1. A display panel, comprising at least:

the display panel comprises a first display area and a second display area, wherein the light transmittance of the first display area is greater than that of the second display area;

the anode layer comprises a plurality of first anodes arranged in the first display area and a plurality of second anodes arranged in the second display area, and the area of the orthographic projection of the first anodes in the stacking direction of the display panel is smaller than that of the second anodes in the stacking direction of the display panel;

a cathode layer including a first cathode and a second cathode insulated from each other; the first cathode is arranged in the first display area and electrically connected with the first display area, and the second cathode is arranged in the second display area and electrically connected with the second display area.

2. The display panel according to claim 1, further comprising:

a first power line electrically connected to the first cathode;

a second power line electrically connected to the second cathode;

the resistivity of the first power line is smaller than the resistivity of the second power line.

3. The display panel according to claim 2, wherein a width of the first power supply line is larger than a width of the second power supply line.

4. The display panel according to claim 3, wherein the width of the first power supply line is greater than 20 μm.

5. The display panel according to claim 2, wherein the display panel further comprises a pixel circuit, and the first power line is manufactured in the same process step as a source metal layer of the pixel circuit.

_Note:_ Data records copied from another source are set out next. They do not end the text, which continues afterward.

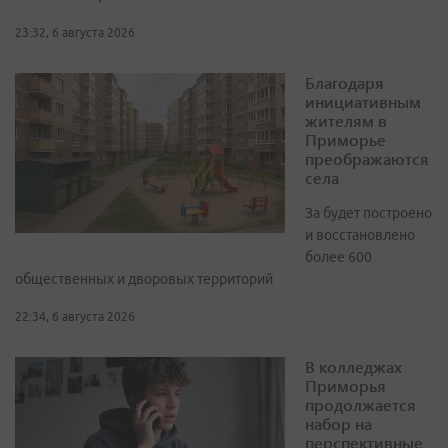
23:32, 6 августа 2026
Благодаря
инициативным
жителям в
Приморье
преображаются
села
За будет построено
и восстановлено
более 600
общественных и дворовых территорий
22:34, 6 августа 2026
В колледжах
Приморья
продолжается
набор на
перспективные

6. The display panel according to claim 2, further comprising:

a cathode power supply structure including a first power source electrically connected to the first power line, and a second power source electrically connected to the second power line.

7. The display panel according to claim 6, wherein the first power supply voltage is greater than or equal to 2 volts and less than or equal to 4 volts.

8. The display panel according to claim 6, wherein the first power supply is a direct current power supply.

9. The display panel according to claim 1, further comprising:

a third display area adjacent to the first display area and/or the second display area;

the cathode layer includes a third cathode electrically connected to the third display region.

10. A display terminal, comprising: the display panel according to any one of claims 1 to 9.